Mattersburg-Bank: Auch Wirtschaftsprüfer im Visier
Die Wirtschaftsprüfer von TPA Österreich, die von 2006 bis 2018 die Commerzialbank prüften, werden sich viele unangenehme Fragen gefallen lassen müssen. „TPA hätte wesentlich kritischer prüfen müssen“, moniert Anlegervertreter und Bilanzexperte Wilhelm Rasinger. Im Abschluss der Bank zeigen sich schon bei oberflächlicher Betrachtung eklatante Auffälligkeiten.

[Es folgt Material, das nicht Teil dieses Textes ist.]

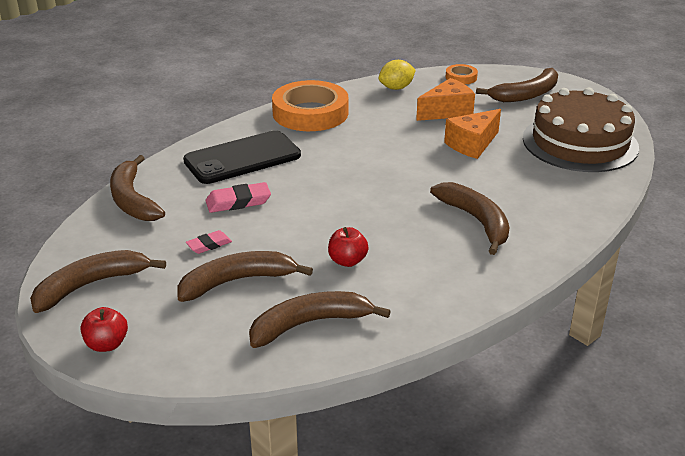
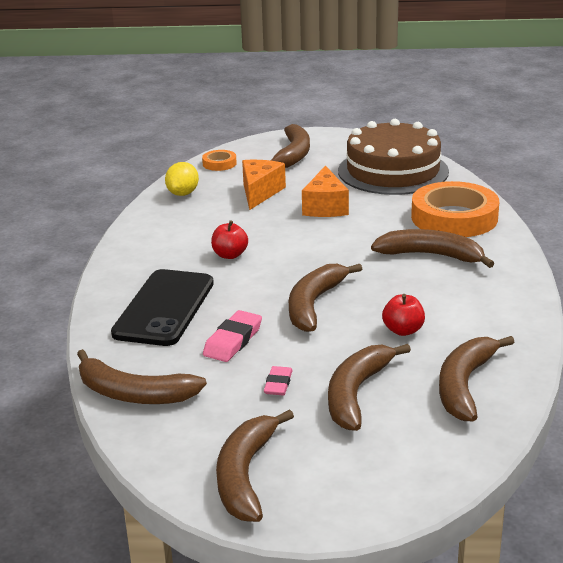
camera: 45 degrees left, 5 degrees down
(107, 344) = (355, 502): red apple -> red apple (230, 255)
(310, 113) = (149, 245): orange tape -> orange tape (454, 217)
(329, 208) = (314, 304): none -> brown banana

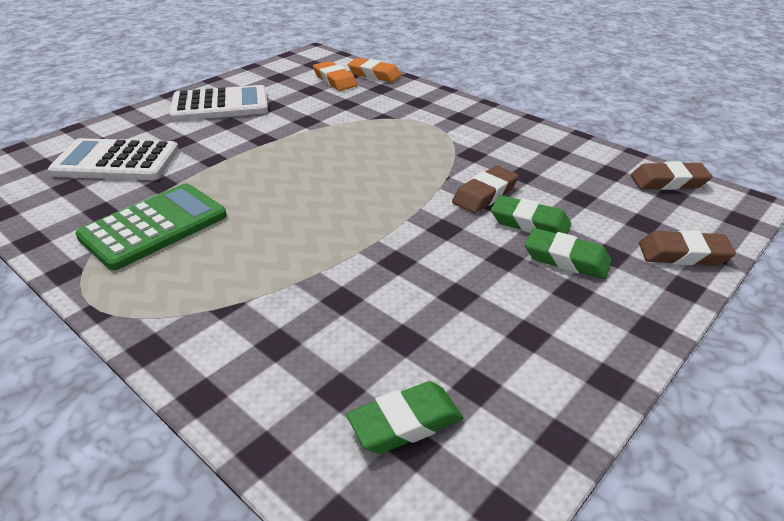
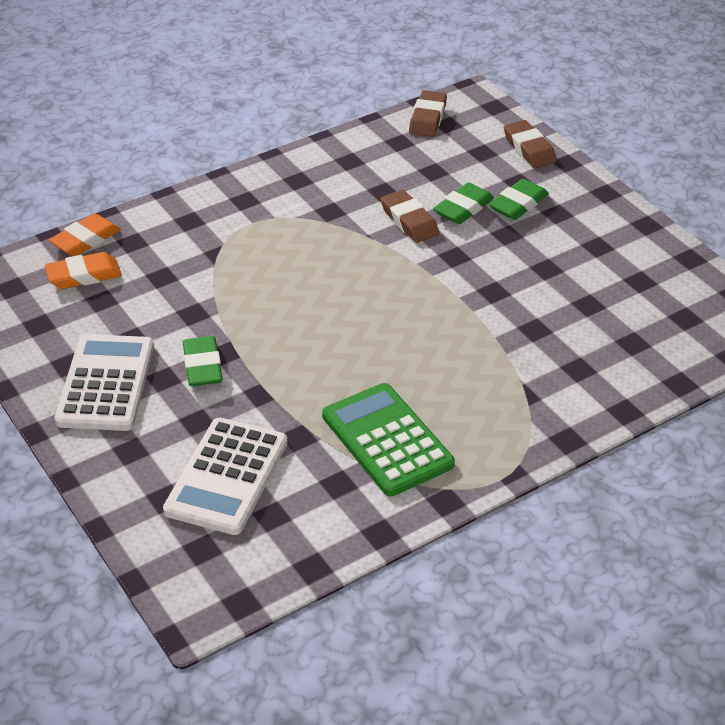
camera: 75 degrees left, 5 degrees up
(405, 423) = (666, 318): green eraser -> green eraser (202, 366)
(683, 254) = (529, 149): brown eraser -> brown eraser turned 45 degrees counterclockwise

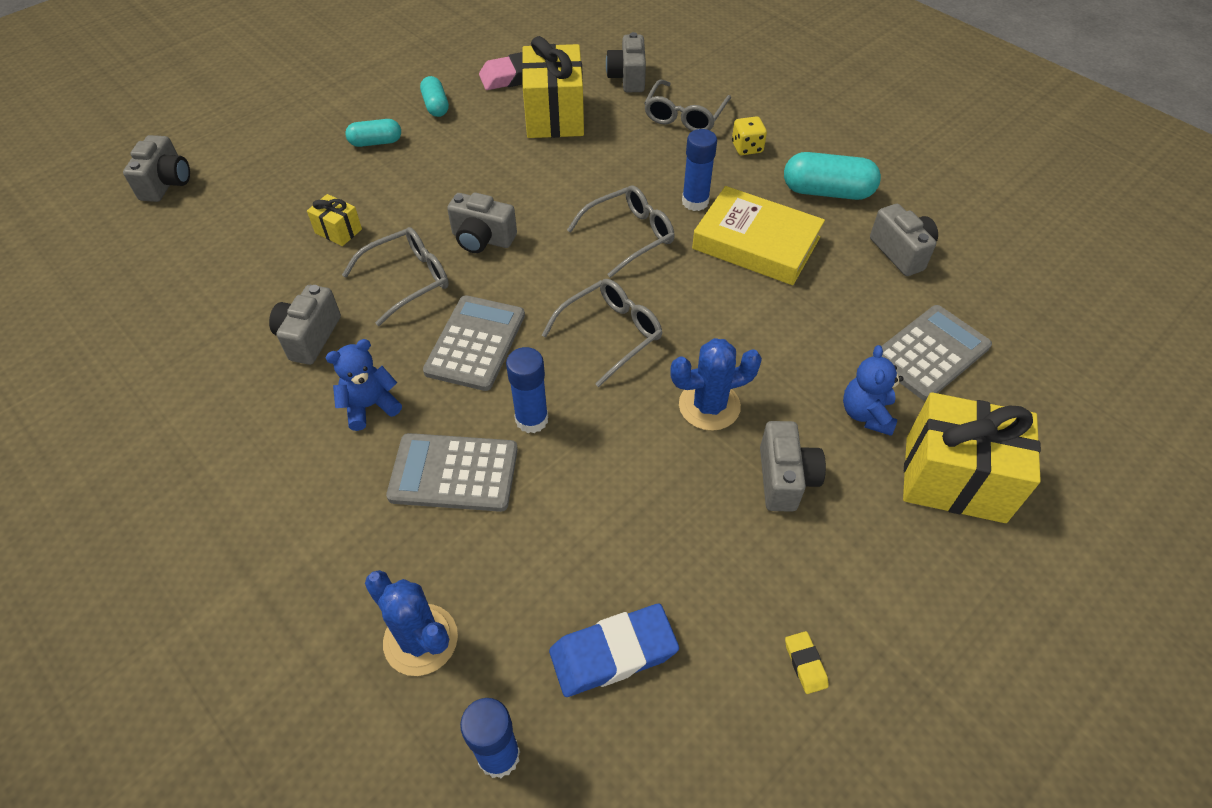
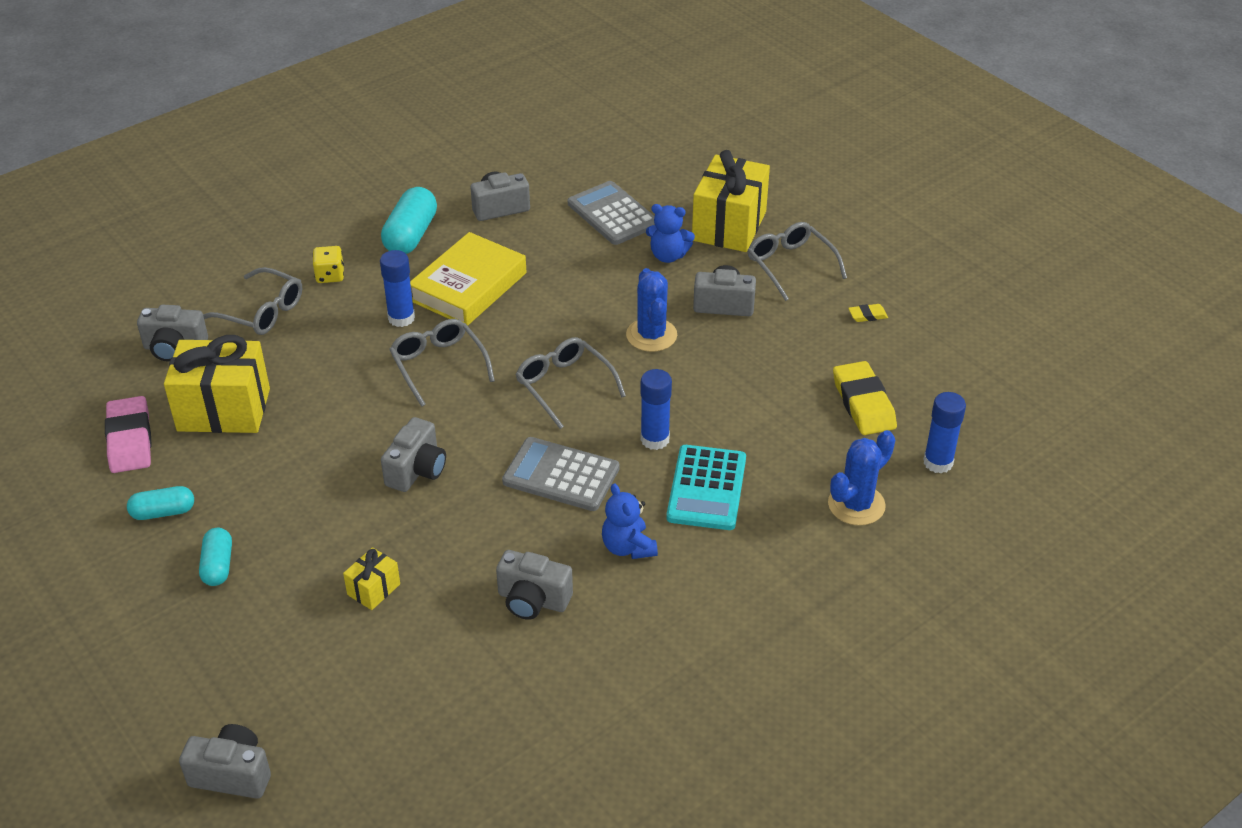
camera: 85 degrees left, 10 degrees down
(407, 280) = (465, 527): grey glasses -> grey glasses (790, 266)
(454, 473) = (706, 488): grey calculator -> turquoise calculator
(613, 653) = (863, 403): blue eraser -> yellow eraser

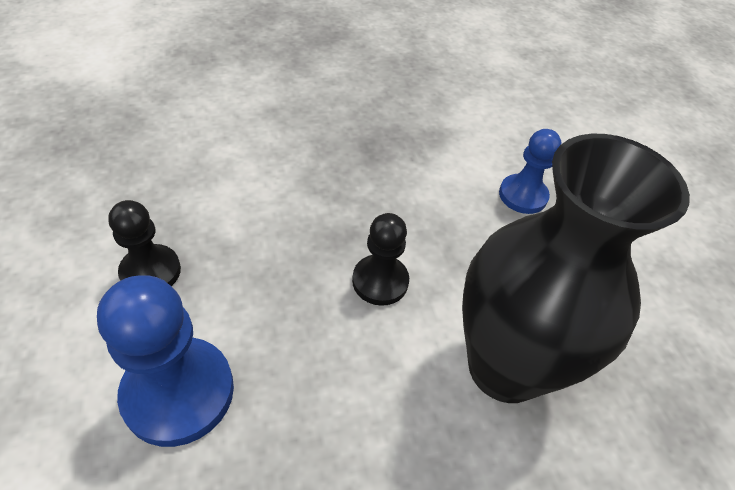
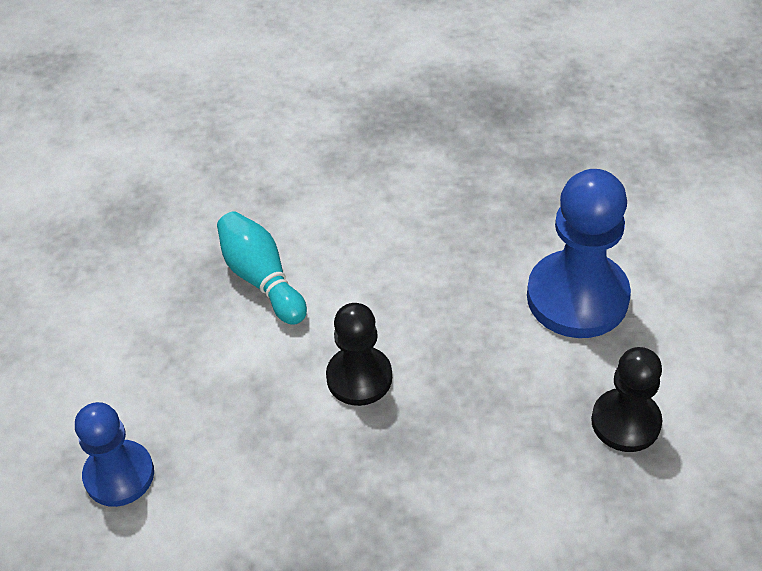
camera: 160 degrees left, 0 degrees up
(505, 367) = (261, 278): black vase -> turquoise bowling pin

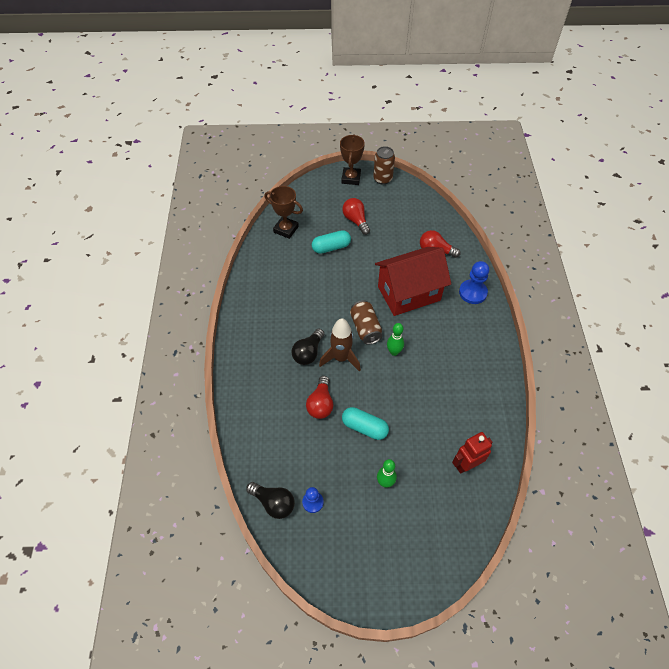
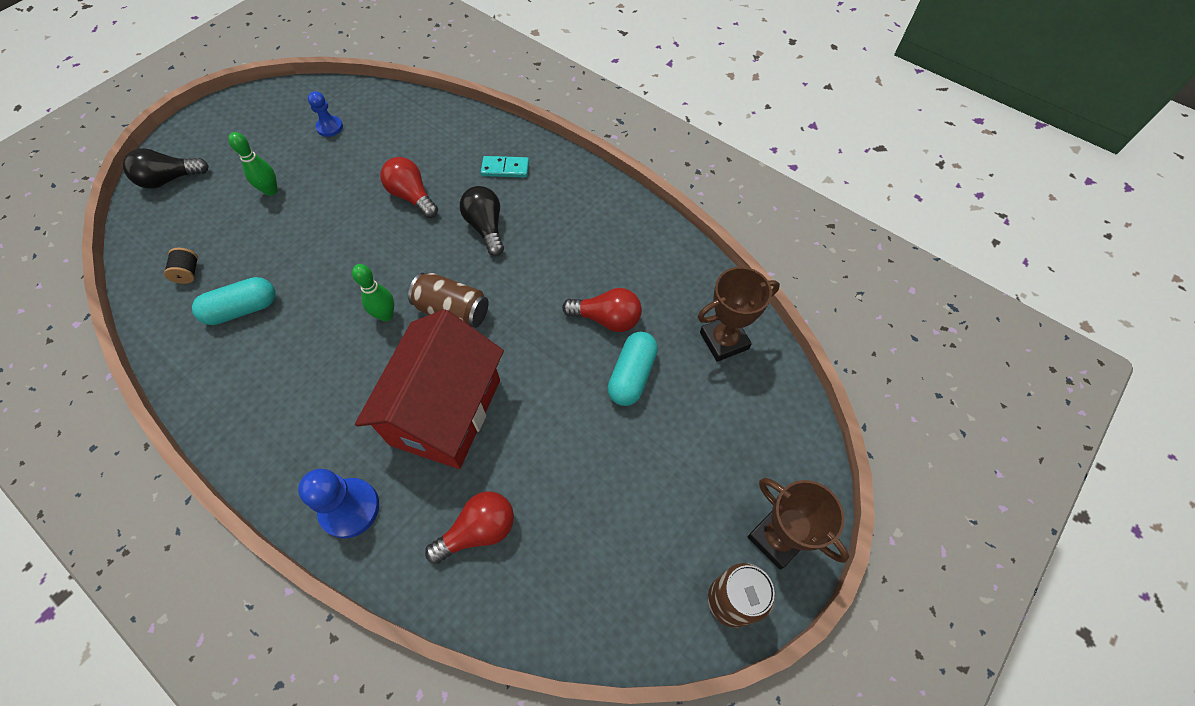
camera: 130 degrees right, 5 degrees up
(262, 376) = (505, 169): none -> turquoise domino
(273, 503) = (366, 102): black light bulb -> black light bulb (170, 179)
(341, 358) = (442, 254): brown rocket -> none
(356, 221) = (658, 457): red light bulb -> red light bulb (607, 319)
(364, 427) = (340, 215): turquoise capsule -> turquoise capsule (242, 309)
(466, 465) = (188, 273): red robot -> black spool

Diese scheinen seit Jahren auf. In der zuletzt hinterlegten Bilanz 2018 sind für das Geschäftsvolumen der Bank sehr hohe Forderungen an andere Kreditinstitute über exakt 315 Millionen Euro ausgewiesen. Die Prüfer hätten sich nicht mit der von der Commerzialbank vorgelegten Saldenliste zufriedengeben dürfen, sondern hätten bei jenen Banken, wo diese Gelder angeblich eingelegt waren, vor Ort nachprüfen müssen, meint nicht nur Rasinger. Schließlich gehe es nicht „um Gelder in Asien wie bei Wirecard, sondern höchstwahrscheinlich um Österreich“. TPA könnte dem Bank-Vorstand womöglich zu sehr vertraut haben. Auch der Anleger-Anwalt Ingo Kapsch hinterfragt die Rolle der Abschlussprüfer.
Hohe Erträge
Auffallend ist auch der in einer Niedrigzinsphase überdurchschnittlich hohe Nettozinsertrag von mehr als 16 Millionen Euro. Wo doch in Mattersburg Anleger mit höheren Zinsen geködert wurden. Das dürfte auch der Grund für die 31-Millionen-Einlage von Frequentis sein. Rasinger kritisiert, dass das Technologieunternehmen „bei einer kleinen Regionalbank einen Großteil seiner Liquidität geparkt hat“.
An Krediten hatte die Bank mehr als 334 Millionen Euro draußen. Die Wertberichtigungen beliefen sich jedoch nur auf knapp 4,5 Millionen. Würde bedeuten, die Bank hätte fast nur erstklassige Kreditkunden. Dem ist nicht so, wie zu hören ist, gibt es überdurchschnittlich hohe notleidende Kredite, die gerade in Bearbeitung seien. Das „System Pucher“ ist den Behörden derzeit aber noch nicht klar.
Wirtschaftsprüfer unterliegen einem sehr engmaschigen Kontrollnetz. Sie werden laufend geprüft, und zwar doppelt und dreifach, heißt es seitens TPA. Wie man dennoch getäuscht worden sei, wisse man bisher selber nicht, sagt TPA-Pressesprecher Gerald Sinabell. Es stehe das Thema „Fälschung“ im Raum, nicht Bilanz-, aber Dokumentenfälschung. Die Behörden würden noch ermitteln, mehr Informationen habe auch TPA derzeit nicht.
Gefälschte Dokumente?
Bekomme ein Prüfer gefälschte Dokumente vorgelegt, sei es sehr schwierig, das zu erkennen. Wenn so vielen Prüfern eine jahrelange Täuschung nicht auffalle, dann müsse sie schon von langer Hand geplant gewesen sein, meint Sinabell.
Die häufigsten Fehler in Bilanzen sind laut Rudolf Jettmar, Leiter der Österreichischen Prüfstelle für Rechnungslegung (OePR), Bewertungsfehler. Hier geht es um die Bewertung des Vermögens, der Verbindlichkeiten, Forderungen oder des Cashflows. „Betrügereien im mittleren Management fallen dem führenden Management oft gar nicht auf“, sagt Jettmar.
Kleine Stichproben
Bilanzmanipulationen würden oft klein beginnen und größer werden, ehe man sie bemerke. In Fällen wie bei der Commerzialbank seien wohl zu kleine Stichproben bei den Prüfungen vorgenommen worden. „Man kann nicht jeden einzelnen Kreditvertrag prüfen“, sagt Jettmar. Da müssten die Prüfer jeden Tag den Bankmitarbeitern auf die Finger schauen, das gehe nicht.